To study the protecting effects of dexamethasone on ileum mucosa injury of rats with severe acute pancreatitis (SAP).Methods:
The SAP rats were prepared by improved Aho's methods. The plasma endotoxin and inflammatory mediators in serum were determined. The rat mortality, pathological changes of terminal ileum, nuclear factor kappa B (NF-κB), apoptotic indexes, and apoptotic related protein expression were observed.Results:
The plasma endotoxin, inflammatory mediators, and NF-κB protein expression as well as pathological scores of the treatment group of ileum mucosa were lower than those of the model group at different time points. P selectin in model group significantly exceeded the dexamethasone treatment group at 3 and 6 hours (P < 0.01, P < 0.05).
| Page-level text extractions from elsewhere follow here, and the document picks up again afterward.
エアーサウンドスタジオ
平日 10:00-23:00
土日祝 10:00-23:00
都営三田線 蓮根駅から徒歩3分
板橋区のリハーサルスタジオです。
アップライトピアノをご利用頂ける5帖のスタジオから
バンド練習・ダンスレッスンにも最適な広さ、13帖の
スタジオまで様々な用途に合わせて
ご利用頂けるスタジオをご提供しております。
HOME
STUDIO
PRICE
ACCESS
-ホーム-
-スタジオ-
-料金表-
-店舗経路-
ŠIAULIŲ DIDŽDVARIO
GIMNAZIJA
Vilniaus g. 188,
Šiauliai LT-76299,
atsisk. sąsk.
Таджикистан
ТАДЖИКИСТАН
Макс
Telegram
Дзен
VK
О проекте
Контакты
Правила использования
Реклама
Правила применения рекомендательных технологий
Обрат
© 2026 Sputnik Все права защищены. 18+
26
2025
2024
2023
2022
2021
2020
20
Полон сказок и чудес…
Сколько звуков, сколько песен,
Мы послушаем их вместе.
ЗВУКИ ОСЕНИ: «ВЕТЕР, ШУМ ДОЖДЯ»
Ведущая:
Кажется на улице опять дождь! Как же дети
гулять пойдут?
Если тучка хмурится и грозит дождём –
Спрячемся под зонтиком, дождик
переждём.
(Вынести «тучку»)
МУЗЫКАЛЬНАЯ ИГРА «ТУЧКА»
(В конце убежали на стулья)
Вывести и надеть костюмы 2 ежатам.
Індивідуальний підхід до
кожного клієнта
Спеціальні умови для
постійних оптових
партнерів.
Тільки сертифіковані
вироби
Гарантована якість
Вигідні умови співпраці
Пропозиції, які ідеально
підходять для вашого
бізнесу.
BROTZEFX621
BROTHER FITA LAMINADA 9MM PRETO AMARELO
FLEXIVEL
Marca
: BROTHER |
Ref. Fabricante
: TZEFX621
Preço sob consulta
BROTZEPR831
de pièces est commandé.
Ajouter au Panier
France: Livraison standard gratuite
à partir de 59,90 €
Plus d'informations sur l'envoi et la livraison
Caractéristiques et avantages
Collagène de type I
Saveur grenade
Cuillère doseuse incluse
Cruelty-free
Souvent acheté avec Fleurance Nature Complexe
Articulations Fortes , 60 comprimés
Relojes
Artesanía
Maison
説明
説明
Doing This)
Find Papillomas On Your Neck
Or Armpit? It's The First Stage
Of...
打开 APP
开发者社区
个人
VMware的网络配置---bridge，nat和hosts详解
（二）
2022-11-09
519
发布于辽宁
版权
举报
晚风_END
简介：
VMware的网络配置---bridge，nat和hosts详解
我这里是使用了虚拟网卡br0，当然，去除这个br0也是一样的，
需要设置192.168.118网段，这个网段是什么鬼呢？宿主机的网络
Caspase-3 protein expression in dexamethasone treatment group significantly exceeded the model group at 3 and 6 hours (P < 0.05), and apoptotic indexes were higher than those of the model group at 6 hours (P < 0.05), but Bax protein has shown no marked difference among groups.Conclusions:
Dexamethasone can reduce the endotoxin level and inflammatory mediators and down-regulate NF-κB protein expression of ileum mucosa, and ileum mucosa epithelial cell apoptosis induction was involved as well. The tissue microarrays technique is of advantage in SAP study.